**Cuplikan Teks:**
▼

JAKARTA - Menjelang akhir pekan, nilai tukar rupiah terhadap dolar AS diperkirakan mengalami pergerakan fluktuatif.
Mata uang Garuda diproyeksi akan bergerak di rentang Rp16.580 hingga Rp16.620 pada perdagangan Jumat, 17 Oktober 2025.
Data penutupan perdagangan Kamis, 16 Oktober 2025, menunjukkan rupiah mengalami pelemahan tipis. Rupiah terdepresiasi sebesar 0,03% atau 5 poin dan ditutup pada level Rp16.581 per dolar AS.
Baca Juga
Sementara itu, indeks dolar AS yang menjadi acuan global juga mengalami penurunan sebesar 0,16% ke posisi 98,63. Hal ini menandakan bahwa tekanan terhadap mata uang global cukup merata dalam beberapa hari terakhir.
Mata uang dari beberapa negara Asia juga mencatat pelemahan terhadap dolar AS. Di antaranya yen Jepang yang melemah 0,11%, dolar Taiwan turun 0,24%, dan peso Filipina melemah 0,15%.

▲

**Kumpulan Data:**

▼

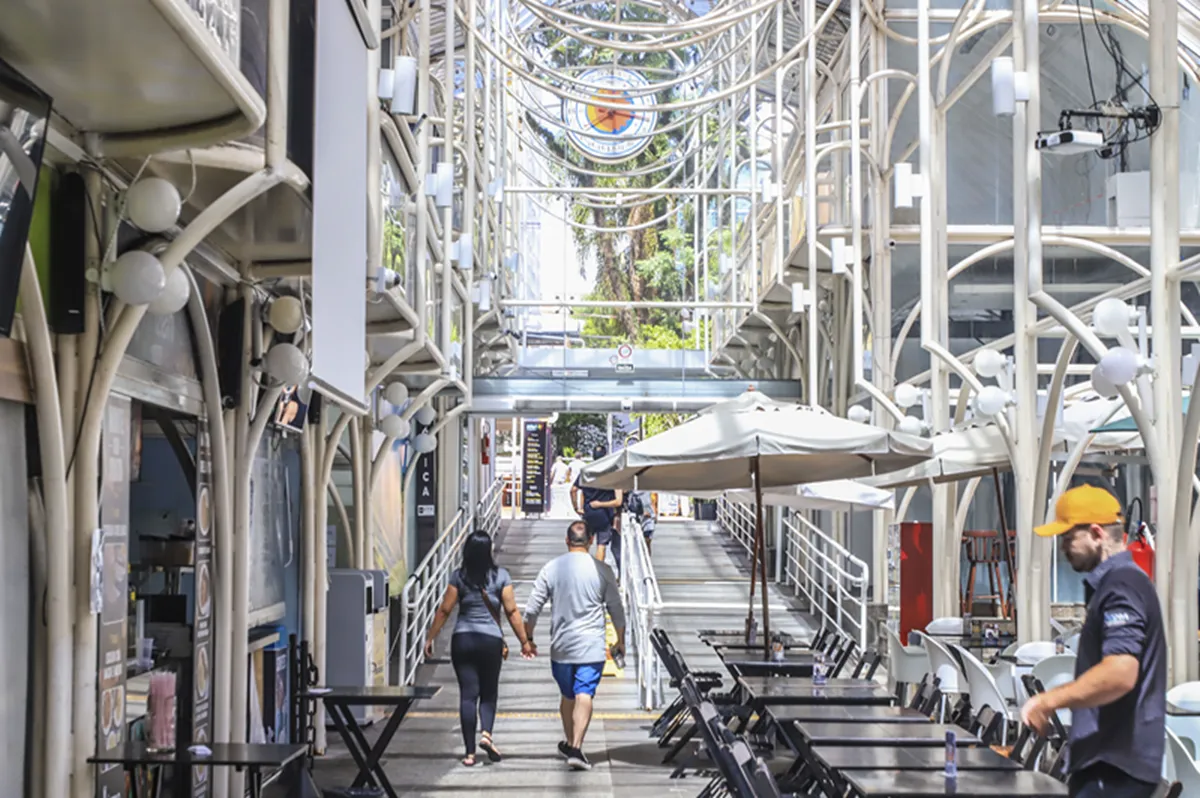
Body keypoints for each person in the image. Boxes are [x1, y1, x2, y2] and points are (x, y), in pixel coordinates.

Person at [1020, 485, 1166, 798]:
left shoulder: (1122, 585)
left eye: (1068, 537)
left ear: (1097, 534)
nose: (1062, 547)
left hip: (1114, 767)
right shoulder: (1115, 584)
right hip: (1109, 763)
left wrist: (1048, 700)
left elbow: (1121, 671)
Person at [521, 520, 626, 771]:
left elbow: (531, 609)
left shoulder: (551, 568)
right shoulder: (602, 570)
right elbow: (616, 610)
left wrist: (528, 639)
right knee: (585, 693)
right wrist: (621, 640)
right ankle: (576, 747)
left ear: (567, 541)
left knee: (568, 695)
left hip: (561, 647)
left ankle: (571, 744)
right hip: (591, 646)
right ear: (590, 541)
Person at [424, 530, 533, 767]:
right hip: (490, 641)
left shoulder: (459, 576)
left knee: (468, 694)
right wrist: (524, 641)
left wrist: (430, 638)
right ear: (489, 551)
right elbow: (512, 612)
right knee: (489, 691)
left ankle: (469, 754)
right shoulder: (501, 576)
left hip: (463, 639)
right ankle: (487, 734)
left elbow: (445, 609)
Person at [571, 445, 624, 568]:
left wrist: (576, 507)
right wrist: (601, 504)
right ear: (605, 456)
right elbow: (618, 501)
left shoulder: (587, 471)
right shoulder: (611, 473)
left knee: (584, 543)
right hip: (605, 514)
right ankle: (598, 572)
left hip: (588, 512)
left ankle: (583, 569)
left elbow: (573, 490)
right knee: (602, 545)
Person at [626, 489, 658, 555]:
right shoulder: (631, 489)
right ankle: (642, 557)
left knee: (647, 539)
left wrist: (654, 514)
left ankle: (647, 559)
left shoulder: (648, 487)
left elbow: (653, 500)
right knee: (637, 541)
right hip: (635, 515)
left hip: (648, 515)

▲

**Soal:**
Tuliskan kembali tanpa perubahan bagian artikel tentang nilai tukar rupiah, mulai dari "Data penutupan perdagangan" dan terus sampai "per dolar AS.".

**Jawaban Akhir:**
Data penutupan perdagangan Kamis, 16 Oktober 2025, menunjukkan rupiah mengalami pelemahan tipis. Rupiah terdepresiasi sebesar 0,03% atau 5 poin dan ditutup pada level Rp16.581 per dolar AS.